I came across an old blog post about generating name anagrams from a file: https://brad.livejournal.com/2354680.html
Since I’m familiar with Python, here is a simple Python version of this that shows what I’m trying to do:
from collections import defaultdict
anagrams = defaultdict(list)
for line in open('dist.male.first'):
name = line.split()[0]
sorted_name = "".join(sorted(name))
anagrams[sorted_name].append(name)
for sorted_name, names in anagrams.items():
if len(names) > 1:
print(anagrams[sorted_name])
This takes about 100 ms to run on my machine. You can download the file being opened at: https://www2.census.gov/topics/genealogy/1990surnames/dist.male.first .

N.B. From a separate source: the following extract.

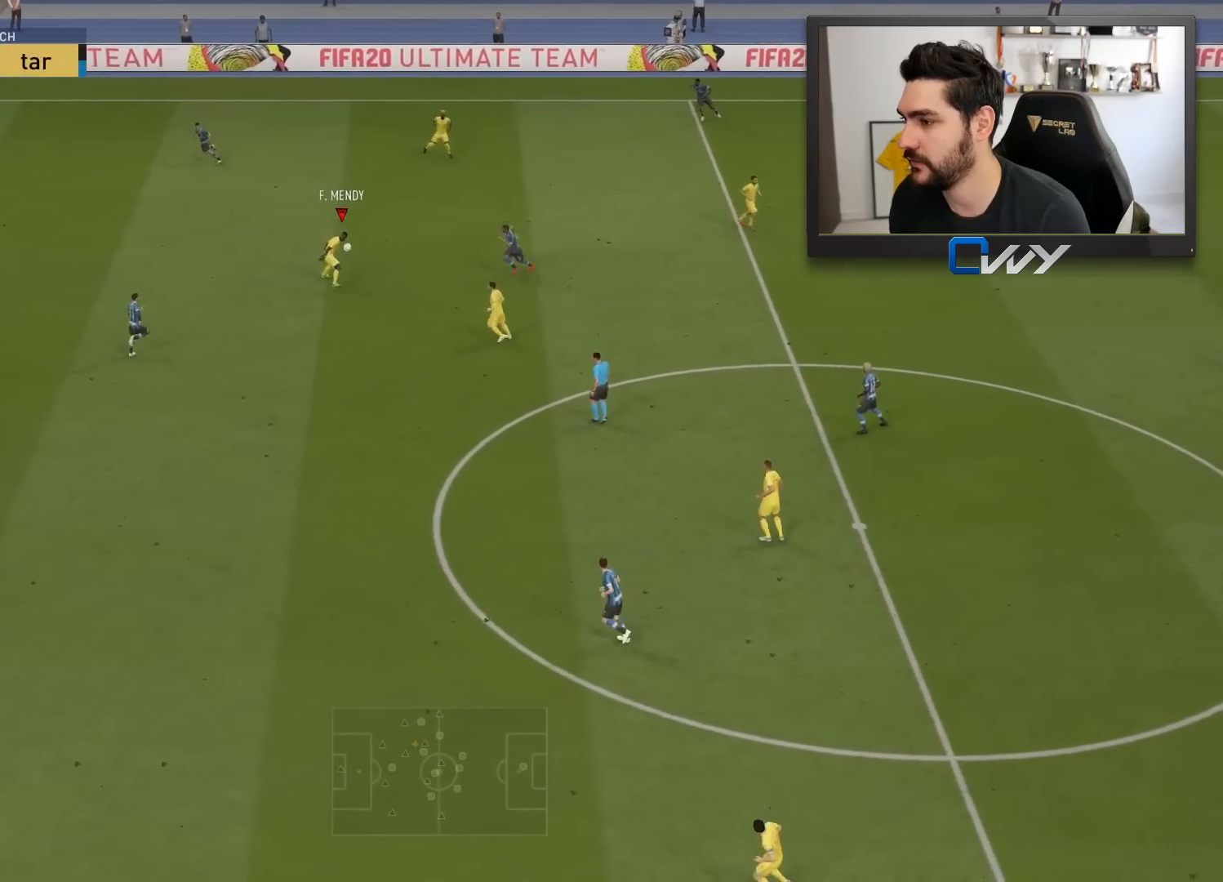
{"buttons": ["L3"], "left_stick": "left", "right_stick": "center", "events": []}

I thought it would be a good way to practice working with strings and hashmaps in Rust, so here’s what I came up with:
use std::fs::File;
use std::collections::HashMap;
use std::iter::{Iterator, FromIterator};
use std::io::{BufRead, BufReader, Result};
fn main() -> Result<()> {
let file = File::open("dist.male.first")?;
let mut anagrams: HashMap<String, Vec<String>> = HashMap::new();
for line in BufReader::new(file).lines() {
let line = line.unwrap();
let words: Vec<&str> = line.split(" ").collect();
let name = String::from(words[0]);
let mut chars: Vec<char> = name.chars().collect();
chars.sort();
let sorted_name = String::from_iter(chars);
anagrams.entry(sorted_name).or_insert_with(Vec::new).push(name);
}
for names in anagrams.values() {
if names.len() > 1 {
println!("{:?}", names);
}
}
Ok(())
}
As you can see, the Rust version is longer, but on my machine, it runs noticeably faster: about 10 ms or so (I didn’t do rigorous timing on either, I just ran it with time
several times) when run in release mode. Python’s ~50 ms startup time is actually noticeable after the more or less instant run of the Rust version, so I think the additional effort is worth it.
My question is: is there a way to make simple data munging tasks like this more concise in Rust?
Thank you for taking the time to read this. I hope you’re doing OK.